The NHL and NHLPA have landed on the salary cap for the
2015-16, and low and behold it didn’t go down and in fact it went up more than
#NHL Salary Cap Upper limit 71.4
Lower limit 52.8
— Nick Kypreos (@RealKyper) June 23, 2015
Now knowing that the Leafs and other teams around the league
are working with, we can revisit the Leafs cap situation and potential impacts
on the trade market.
First off, according to NHLNumbers.com the Leafs have
$53.6 M in committed salary next season, which is a number I’m sure we’ll see shift
radically throughout the next few days. That number includes Nathan Horton’s
$5.3M cap hit which will immediately go to the long term injury reserve as soon
as the season starts, so the Leafs are actually around $48.3M in committed cap
Cat Silverman touched on what
it’s going to take to re-sign Jonathan Bernier, and put him in the ballpark
of around $4.5M. With Kadri being the only other significant free agent that
requires signing I’m going to guess high (rather high actually) and commit $11M
to the two of them, putting the Leafs at $59.4M in used cap space, giving the
Leafs $12M to work with, and about eight roster spots that need to be filled.

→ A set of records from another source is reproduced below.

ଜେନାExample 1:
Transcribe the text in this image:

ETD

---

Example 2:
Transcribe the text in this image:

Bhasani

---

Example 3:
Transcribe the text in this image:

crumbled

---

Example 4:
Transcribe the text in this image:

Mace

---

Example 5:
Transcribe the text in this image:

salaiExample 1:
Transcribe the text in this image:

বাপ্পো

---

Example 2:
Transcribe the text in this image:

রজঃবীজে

This may be wishful thinking at this point, but I’d also hope the Leafs keep
some space available so in season deals, waivers claims, etc. can be completed
with ease, but $1.5M per roster space is enough of a challenge already (unless
you’re using ELCs) so that might be a difficult task to accomplish.

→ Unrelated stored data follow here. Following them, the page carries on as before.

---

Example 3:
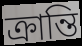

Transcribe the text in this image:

ক্রান্তি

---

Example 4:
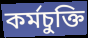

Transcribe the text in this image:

কর্মচুক্তি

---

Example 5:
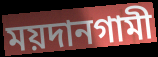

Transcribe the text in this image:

ময়দানগামী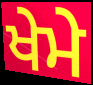
ਖੇਮੇ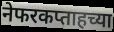
नेफरकप्ताहच्याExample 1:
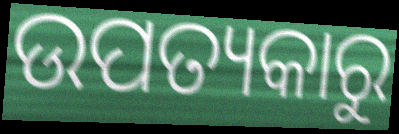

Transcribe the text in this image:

ଉପତ୍ୟକାରୁ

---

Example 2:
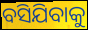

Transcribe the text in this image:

ବସିଯିବାକୁ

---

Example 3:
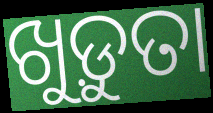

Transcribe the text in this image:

ଖୁଡ଼ୁତା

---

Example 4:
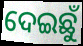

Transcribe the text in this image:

ଦେଇଛୁଁ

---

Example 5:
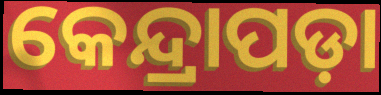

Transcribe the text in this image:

କେନ୍ଦ୍ରାପଡ଼ାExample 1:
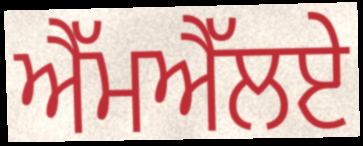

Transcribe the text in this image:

ਐੱਮਐੱਲਏ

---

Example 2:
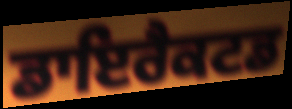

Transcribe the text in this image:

ਡਾਇਰੈਕਟਡ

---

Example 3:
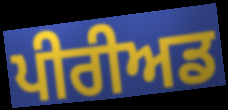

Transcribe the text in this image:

ਪੀਰੀਅਡ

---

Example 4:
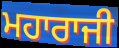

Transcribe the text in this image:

ਮਹਾਰਾਜੀ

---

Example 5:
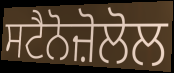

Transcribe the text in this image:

ਸਟੈਨੋਜ਼ੋਲੋਲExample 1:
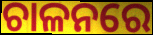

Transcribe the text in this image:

ଚାଳନରେ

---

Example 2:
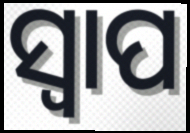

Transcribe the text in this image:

ସ୍ବାପ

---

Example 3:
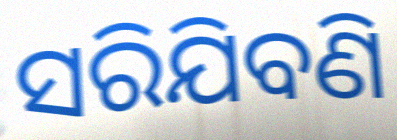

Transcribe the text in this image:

ସରିଯିବଣି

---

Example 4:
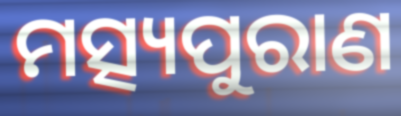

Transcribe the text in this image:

ମତ୍ସ୍ୟପୁରାଣ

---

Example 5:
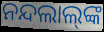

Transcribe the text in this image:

ନନ୍ଦଲାଲ୍‌ଙ୍କ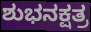
ಶುಭನಕ್ಷತ್ರ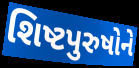
શિષ્ટપુરુષોને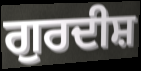
ਗੁਰਦੀਸ਼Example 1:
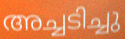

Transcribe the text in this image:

അച്ചടിച്ചു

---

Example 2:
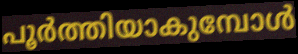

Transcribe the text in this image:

പൂർത്തിയാകുമ്പോൾ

While, $12M cap space to fill 8 roster spots paints a gloomy
picture, the situation is far from it when you look at the number of trades the
Leafs are hoping to accomplish this offseason. For cap crunched teams seeing
the salary cap go up by $2.4M just gave them the ability to take on salary that
they would have otherwise relied on the Leafs to absorb. That doesn’t mean that
salary won’t be coming back to the Leafs, but it means that it’s less salary
and stretched out over a few trades the Leafs have a real opportunity to remove
their long term financial burden.
You would also hope that this found money completely removes
the idea of retaining salary on a long term deal, but it makes it enticing for
short term ones on players like Roman Polak,
Reimer, or god willing, Stephane
The cap increase also benefits the Leafs in the trade market
by driving a spike into the heart of any planned offer sheets. Boston is in a much
more comfortable situation to match any Dougie Hamilton offer, considering they
also have the summer overage to work with and Chicago is in an
even better situation with Saad and Kruger. While both will still shed some
salary, the pressure is off and they can be more selective about who they move,
and this probably benefits a team like the Leafs looking to be sellers.
Finally, there’s the cap floor. This never really applies to
the Leafs, but it puts a team like Arizona $18.3M under it.

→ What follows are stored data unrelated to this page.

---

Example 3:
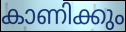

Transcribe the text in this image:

കാണിക്കും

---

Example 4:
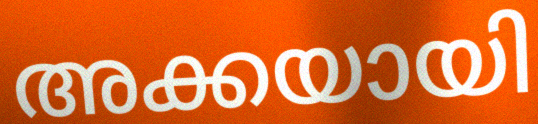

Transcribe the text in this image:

അക്കയായി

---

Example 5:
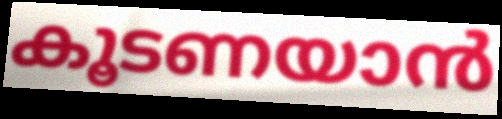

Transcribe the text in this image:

കൂടണയാൻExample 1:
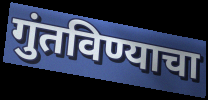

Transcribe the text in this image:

गुंतविण्याचा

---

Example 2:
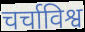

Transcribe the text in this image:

चर्चाविश्व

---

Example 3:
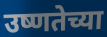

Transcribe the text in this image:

उष्णतेच्या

Nashville and Buffalo are also comfortably under, and other teams like New
Jersey, Winnipeg are notably under as well. Particularly in Arizona’s case
there is a need to get to that floor, and with a lackluster free agent crop,
the way to get there is through trades. The kicker for the Leafs is that teams
in this situation are generally looking to acquire contracts where the cap hit
is higher than the salary, but thanks to Claude Loiselle’s buyout proof
contracts, the Leafs have no one who fits that bill. The good news is, there are plenty of teams
around the league who will try to dump contracts in Arizona, and we can hope
that they’ll decide squander their new found cap space by trading for a Leaf.
With the $2.4M increase applied to all teams there’s an additional $72M around the league to spend. In previous years we’ve seen the Leafs rush out on July 1st to spend their share before the West Coast GMs have woken up. This go around it would be nice to see the Leafs use this increase as the wiggle room they need to right their ship. Move out players on longer term deals and/or ones that have a high market value and attempt to take on deals no longer than 3 years, so when the Leafs need to start addressing expiring entry level contracts, they won’t be pigeonholed into offering bridge deals or have the opportunity to begin adding players who can provide an opportunity to expedite their chances of winning.
Looking long term with this news, it seems like we are again
on that long walk towards a labour disagreement as the NHLPA’s escrow amount
increases and NHL teams begin to complain about lack of profits due to the high
cost of labour, but that’s an issue for another day. Right now, it’s important
to focus on how this could get Lupul, Phaneuf, and Bozak out of Toronto.